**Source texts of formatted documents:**
+ + +

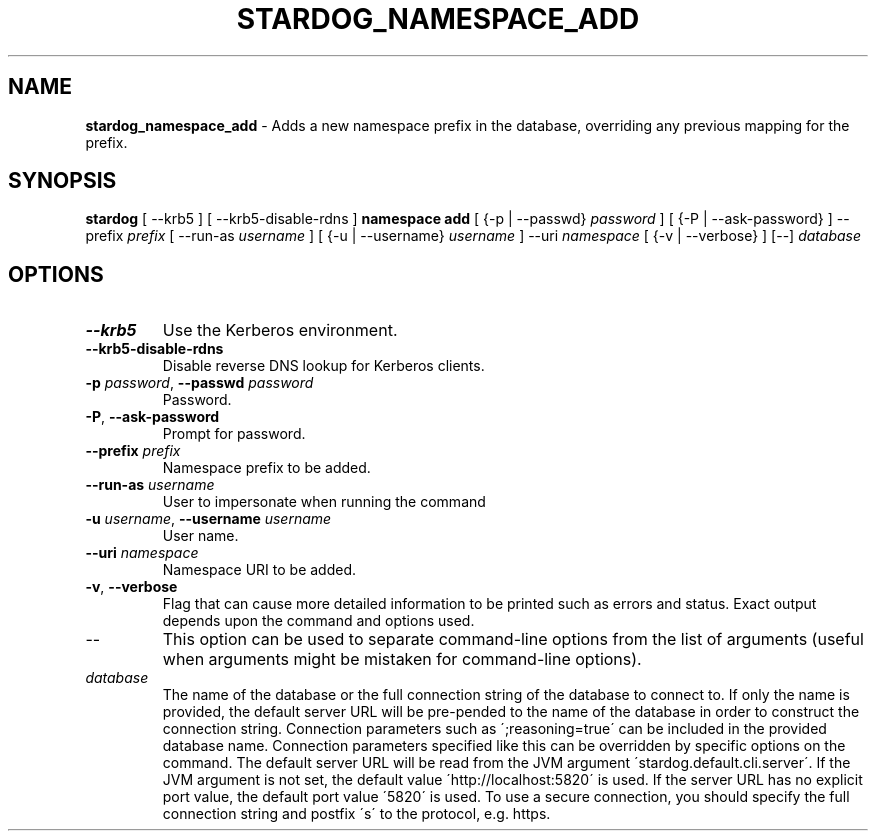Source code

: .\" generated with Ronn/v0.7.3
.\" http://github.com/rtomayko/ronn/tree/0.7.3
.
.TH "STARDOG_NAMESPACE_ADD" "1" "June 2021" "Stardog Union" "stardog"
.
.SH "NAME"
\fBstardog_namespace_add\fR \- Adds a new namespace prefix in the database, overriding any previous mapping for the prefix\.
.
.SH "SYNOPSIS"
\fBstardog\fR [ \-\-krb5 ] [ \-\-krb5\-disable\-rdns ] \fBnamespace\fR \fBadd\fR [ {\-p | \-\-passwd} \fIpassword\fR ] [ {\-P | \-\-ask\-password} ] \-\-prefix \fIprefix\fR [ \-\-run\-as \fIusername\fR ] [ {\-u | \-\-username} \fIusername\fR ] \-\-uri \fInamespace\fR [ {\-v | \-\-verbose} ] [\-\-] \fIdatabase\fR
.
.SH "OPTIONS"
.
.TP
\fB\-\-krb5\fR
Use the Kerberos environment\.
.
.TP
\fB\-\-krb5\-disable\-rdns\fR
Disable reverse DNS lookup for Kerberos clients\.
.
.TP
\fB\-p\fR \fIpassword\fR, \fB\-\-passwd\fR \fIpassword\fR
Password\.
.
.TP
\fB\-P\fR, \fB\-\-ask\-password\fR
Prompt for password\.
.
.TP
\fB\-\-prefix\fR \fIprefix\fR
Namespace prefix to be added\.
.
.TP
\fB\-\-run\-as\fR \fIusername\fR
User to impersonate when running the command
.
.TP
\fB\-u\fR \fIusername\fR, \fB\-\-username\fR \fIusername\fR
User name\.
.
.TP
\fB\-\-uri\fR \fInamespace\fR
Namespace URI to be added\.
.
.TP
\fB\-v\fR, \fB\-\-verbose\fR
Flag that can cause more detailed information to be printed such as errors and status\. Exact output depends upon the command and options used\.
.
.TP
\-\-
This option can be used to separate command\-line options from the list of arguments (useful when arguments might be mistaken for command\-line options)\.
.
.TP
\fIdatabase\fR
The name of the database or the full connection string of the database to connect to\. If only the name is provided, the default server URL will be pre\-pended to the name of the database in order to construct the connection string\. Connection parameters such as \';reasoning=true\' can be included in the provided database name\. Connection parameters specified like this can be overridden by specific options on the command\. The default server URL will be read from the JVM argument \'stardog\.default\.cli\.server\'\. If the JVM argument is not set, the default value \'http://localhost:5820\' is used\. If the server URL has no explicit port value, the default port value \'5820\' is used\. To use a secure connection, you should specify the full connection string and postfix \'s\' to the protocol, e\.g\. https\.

+ + +

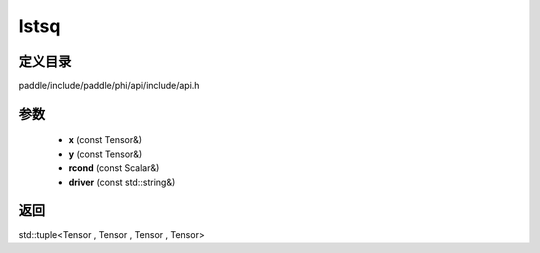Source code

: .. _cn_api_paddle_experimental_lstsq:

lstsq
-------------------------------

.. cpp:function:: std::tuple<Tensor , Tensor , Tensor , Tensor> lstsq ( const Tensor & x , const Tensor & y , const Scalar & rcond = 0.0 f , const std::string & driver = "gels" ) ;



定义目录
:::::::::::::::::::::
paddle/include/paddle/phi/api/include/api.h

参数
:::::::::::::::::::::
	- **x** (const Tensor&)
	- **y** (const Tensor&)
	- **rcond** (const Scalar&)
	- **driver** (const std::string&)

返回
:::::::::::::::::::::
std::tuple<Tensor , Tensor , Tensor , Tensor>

+ + +

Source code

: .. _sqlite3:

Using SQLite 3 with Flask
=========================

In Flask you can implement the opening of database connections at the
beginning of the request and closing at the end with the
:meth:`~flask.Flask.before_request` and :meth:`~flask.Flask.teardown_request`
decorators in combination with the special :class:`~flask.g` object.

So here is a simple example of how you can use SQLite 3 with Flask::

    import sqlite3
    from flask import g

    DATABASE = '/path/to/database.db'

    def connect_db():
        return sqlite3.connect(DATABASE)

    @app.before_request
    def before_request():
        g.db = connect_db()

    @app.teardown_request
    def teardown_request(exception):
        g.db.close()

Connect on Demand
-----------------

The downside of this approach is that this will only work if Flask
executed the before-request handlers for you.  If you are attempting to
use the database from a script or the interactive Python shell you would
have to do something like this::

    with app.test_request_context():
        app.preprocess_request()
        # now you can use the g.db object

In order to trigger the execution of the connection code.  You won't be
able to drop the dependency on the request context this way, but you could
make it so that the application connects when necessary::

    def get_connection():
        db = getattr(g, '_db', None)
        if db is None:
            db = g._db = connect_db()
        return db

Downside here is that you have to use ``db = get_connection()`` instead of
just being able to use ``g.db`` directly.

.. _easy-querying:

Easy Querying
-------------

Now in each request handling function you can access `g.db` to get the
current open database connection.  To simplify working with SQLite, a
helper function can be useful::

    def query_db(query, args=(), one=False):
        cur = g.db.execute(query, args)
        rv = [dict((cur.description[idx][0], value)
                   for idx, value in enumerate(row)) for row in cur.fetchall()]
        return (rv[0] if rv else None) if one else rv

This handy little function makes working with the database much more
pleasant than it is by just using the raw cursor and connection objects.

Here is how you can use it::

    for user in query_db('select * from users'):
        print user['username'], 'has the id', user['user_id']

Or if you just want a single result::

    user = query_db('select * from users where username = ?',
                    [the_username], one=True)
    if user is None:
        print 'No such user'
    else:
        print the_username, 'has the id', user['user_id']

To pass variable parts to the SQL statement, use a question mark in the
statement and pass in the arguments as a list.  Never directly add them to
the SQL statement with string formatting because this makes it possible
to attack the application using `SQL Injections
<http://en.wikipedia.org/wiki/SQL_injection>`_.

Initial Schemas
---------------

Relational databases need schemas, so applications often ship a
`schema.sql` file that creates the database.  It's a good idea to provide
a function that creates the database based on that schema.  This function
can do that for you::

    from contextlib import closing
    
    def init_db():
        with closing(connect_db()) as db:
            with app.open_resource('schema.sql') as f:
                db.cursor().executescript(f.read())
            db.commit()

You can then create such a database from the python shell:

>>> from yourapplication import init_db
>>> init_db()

+ + +

**The problem:**
Of all the entries above, repeat only the lines from the line that has "Or if you just" to the line that has "to attack the", both lines included, exactly.

**Result below:**
Or if you just want a single result::

    user = query_db('select * from users where username = ?',
                    [the_username], one=True)
    if user is None:
        print 'No such user'
    else:
        print the_username, 'has the id', user['user_id']

To pass variable parts to the SQL statement, use a question mark in the
statement and pass in the arguments as a list.  Never directly add them to
the SQL statement with string formatting because this makes it possible
to attack the application using `SQL Injections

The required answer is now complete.